Programm 2006

Mittwoch, 11. Januar 2006, 19.00 Uhr, Stadtbibliothek
Jahresversammlung
der Goethe-Gesellschaft Rudolstadt
mit einem Jahresrückblick, dem Veranstaltungsplan 2006, ausführlicher Diskussion und einem geselligen Programm


Mittwoch, 15. Februar 2006, 19.30 Uhr, Historische Bibliothek (Altes Rathaus)
Michael Schütterle, Rudolstadt

„Das Römische Carneval" von Johann Wolfgang Goethe

Zur Editionsgeschichte einer bibliophilen Kostbarkeit

Die 1789 erschienene Schrift „Das Römische Carneval“ gilt als die wohl prachtvollste Erstveröffentlichung eines Werkes von Johann Wolfgang von Goethe. Zu verdanken ist sie dem Weimarer Verleger und Herausgeber Friedrich Justin Bertuch (1747-1822), der Ende 1787 seinen in Italien weilenden Freund Goethe zu einer Beschreibung und zur Anfertigung von Abbildungen dieses Volksfestes anregte, das “…nirgends in der Welt so mannichfaltig, raffinirt, sonderbar und amüsant für den beobachtenden Zuschauer ist, als in Rom“ (Bertuch).
Bertuch zählte zu jenen Verlegern der Goethezeit, die den Emanzipationsbestrebungen des Bürgertums und der damit verbundenen Entfaltung einer bürgerlichen deutschen Nationalliteratur durch eine neue Buchkultur zu entsprechen suchten. Darunter verstand er eine repräsentative Übereinstimmung von Inhalt und Form literarischer Werke.

 

 

Deshalb war es kein Zufall, dass Bertuch „Das Römische Carneval“ mit „möglichster Typographischer Schönheit“ liefern wollte.Wie aus dieser Absicht eines der schönsten deutschsprachigen Bücher der Goethezeit wurde, stand im Mittelpunkt des Vortrages von Michael Schütterle. In Vitrinen waren die zwei Exemplare des DRC aus der Historischen Bibliothek der Stadt Rudolstadt, die unmittelbar nach ihrem Erscheinen 1789 von Fürst Ludwig Günther von Schwarzburg-Rudolstadt und von Carl Gerd von Ketelhodt erworben worden waren, in Augenschein zu nehmen. Für die Anwesenden gab es natürlich "nur" die Faksilile-Ausgabe des Hain-Verlages. Im Anschluss an den Vortrag, bei dem auch die Illustrationen zu sehen waren, wurden die Goethefreunde in zwei Gruppen durch das Archiv sowie die Historische Bibliothek geführt. 2. Bild

 

 


Mittwoch, 22. Februar 2006, 17.00 Uhr, Restaurant Rhodos, Puschkinstraße 7
Wolfgang Werner, Rudolstadt
"Goethes Schuld an der Hinrichtung von Johanna Höhn?" - Aufsätze von R. Scholz und R. J. Baerlocher
Lesung


Mittwoch, 15. März 2006, 19.30 Uhr, Stadtbibliothek

Dr. Hubert Amft, Weimar

„Mein Verhältnis zu Ihnen macht mich glücklich und stolz..."

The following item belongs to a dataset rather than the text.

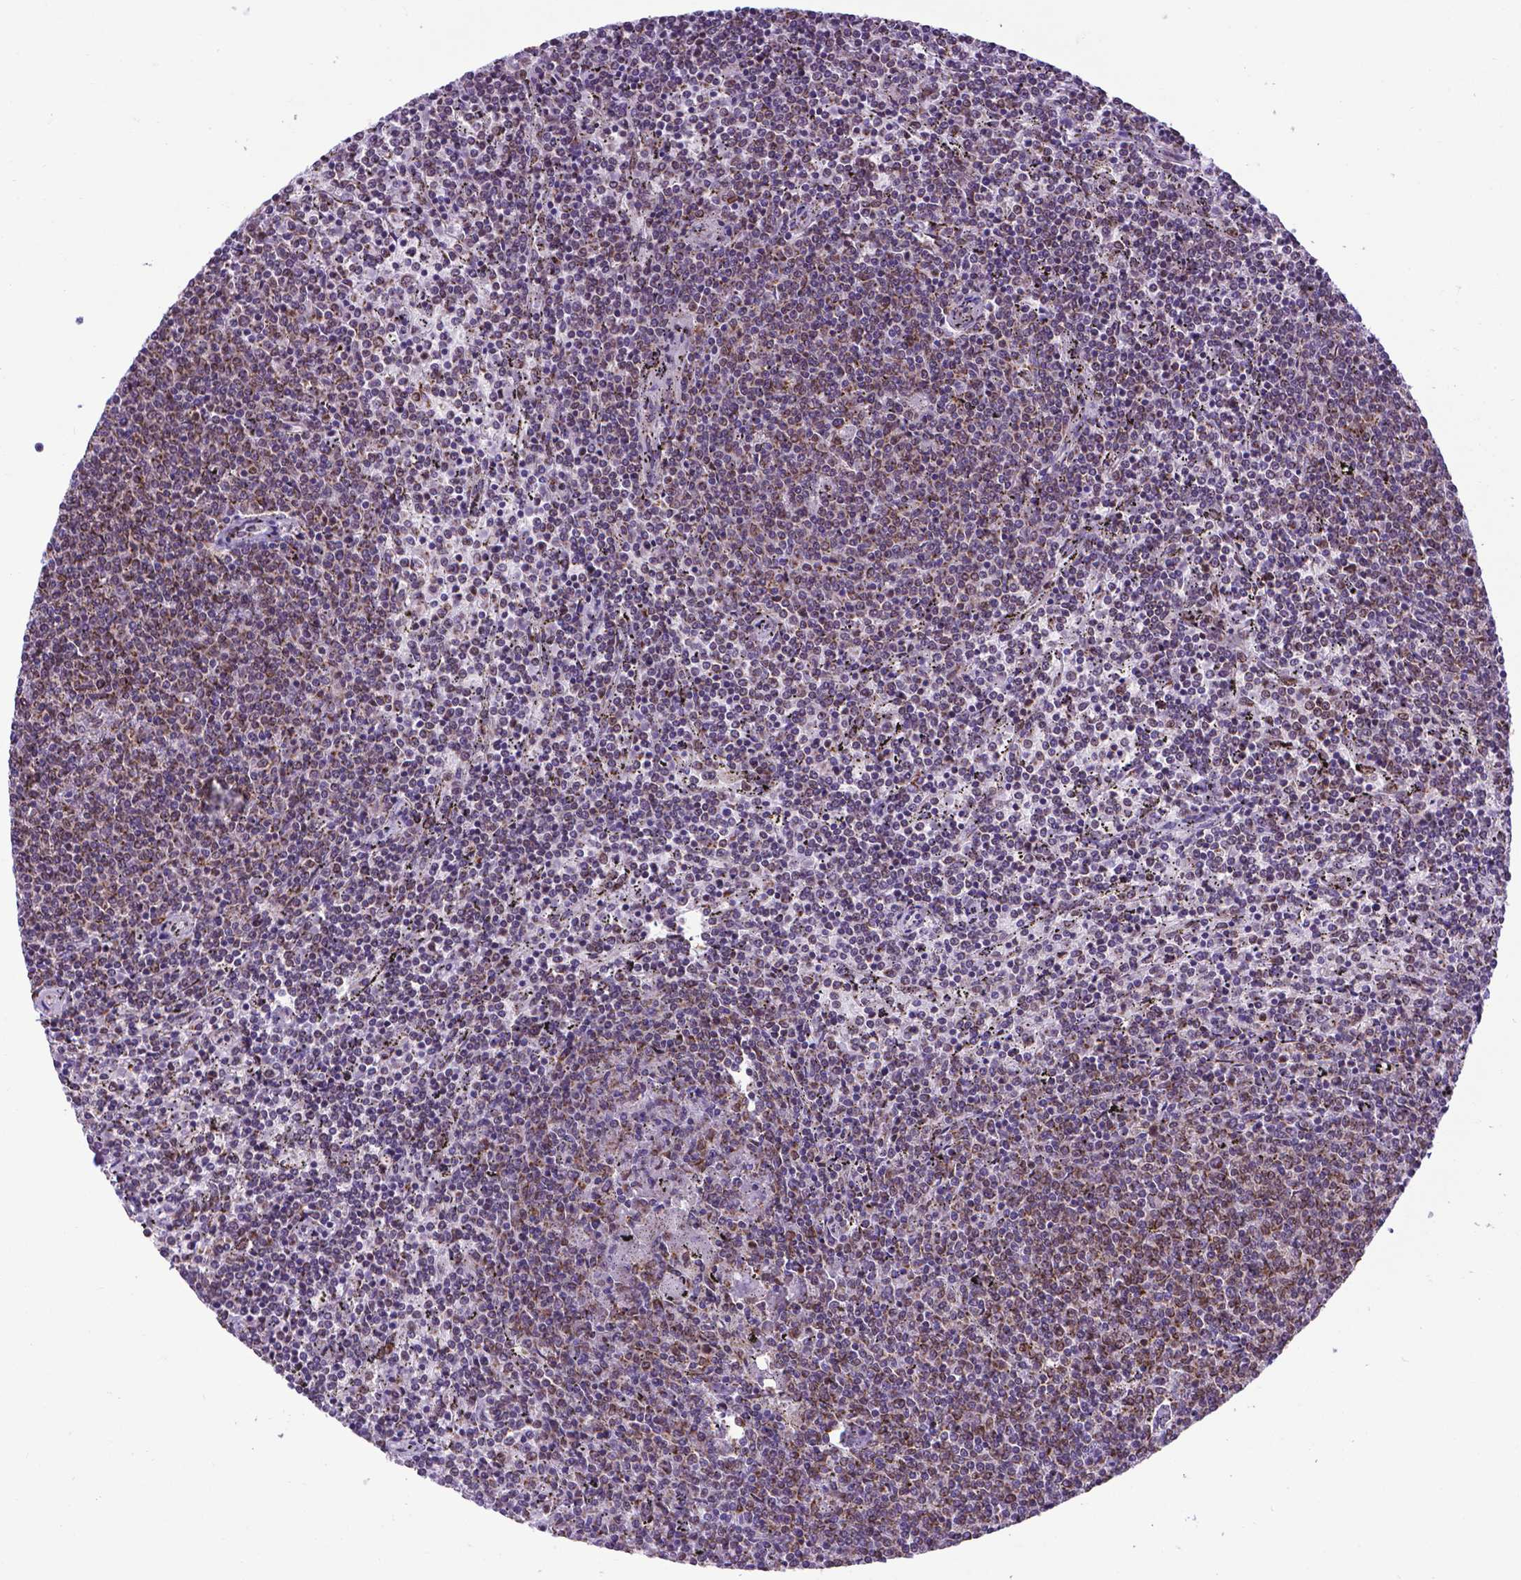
{"staining": {"intensity": "moderate", "quantity": "<25%", "location": "cytoplasmic/membranous,nuclear"}, "tissue": "lymphoma", "cell_type": "Tumor cells", "image_type": "cancer", "snomed": [{"axis": "morphology", "description": "Malignant lymphoma, non-Hodgkin's type, Low grade"}, {"axis": "topography", "description": "Spleen"}], "caption": "Protein staining of lymphoma tissue displays moderate cytoplasmic/membranous and nuclear positivity in about <25% of tumor cells.", "gene": "MRPL10", "patient": {"sex": "female", "age": 50}}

Frederic Jacob Soret: Freund Goethes und Erzieher des Erbprinzen

"Mein Verhältnis zu Ihnen macht mich glücklich und stolz ...“ schreibt Frederic Jacob Soret in einem Brief an Goethe.
Der aus einer Genfer Hugenottenfamilie stammende Soret (1795 – 1865) wurde 1822 von der Großfürstin und Weimarer Erbprinzessin Maria Pawlowna als Erzieher ihres Sohnes Carl Alexander nach Weimar berufen. Als geistreich-witziger und klug-nüchterner Gesellschafter war er in den geistig interessierten Kreisen der Residenzstadt ein gern gesehener Gast. Seit seinem ersten Besuch bei Goethe am 21. 9. 1822 gehörte er bald zum engeren Kreis der Hausfreunde und wurde zu einem geschätzten Gesprächspartner in Fragen der Mineralogie, Kristallographie, Optik und Kunst.
Mittwoch, 29. März 2006, 17.00 Uhr, Restaurant Rhodos, Puschkinstraße 7
Klaus Steinhaußen, Rudolstadt
"Kleine Verse? Nebensächlichkeiten? Zahme Xenien und Gedichte von Goethe
Lesung
10. - 13. April 2006
Exkursion ins Rheinland
Auf den Spuren Goethes und Heines in Düsseldorf und im Rheingau

Das Heine-Jahr bot der Goethe-Gesellschaft wilkommenen Anlass zu einer Exkursion an die Geburtsstätte des Dichters, Düsseldorf, und - den Spuren Goethes folgend - nach Oestrich-Winkel im Rheingau.
In einer auf zwei Häuser verteilten Schau liefert das Heine-Institut eine Sicht auf den Dichter des "Buches der Lieder" und von "Deutschland. Ein Wintermärchen", die das Bild einer widerspruchsvollen, in sich gespaltenen Persönlichkeit vermittelt: des Romantikers Heine, der den gefühlvollen Ton vieler Gedichte ironisch bricht, des Lyrikers und des Sozialkritikers, der Schwert und Flamme im Freiheitskriege sein will und "Zuckererbsen für jedermann" fordert. Ein Abbild dieser Zerrissenheit ist nach Auskunft von Dr. Singh vom Heine-Institut das nach jahrzehntelangem Kampf um die Aufstellung eines Heine-Denkmals in der Geburtsstadt des Dichters entstandene und von vielen Düsseldorfern abgelehnte Monument.
In der Beziehung Goethes zu Düsseldorf nimmt das Jahr 1792 einen besonderen Platz ein. An der Seite des Herzogs Carl August hatte Goethe den Sieg der Revolutionstruppen in der als "Kanonade von Valmy" bekannten Schlacht und den chaotischen Rückzug der deutschen Truppen erlebt. Das Haus des Schriftstellers und Philosophen Friedrich Heinrich Jacobi in Pempelfort - heute ein Stadtteil von Düsseldorf - bot ihm und anderen Flüchtlingen Zuflucht, die über die wachsende Anziehungskraft der Forderung nach Freiheit, Gleichheit, Brüderlichkeit verwirrt waren und nach einer neuen Orientierung suchten.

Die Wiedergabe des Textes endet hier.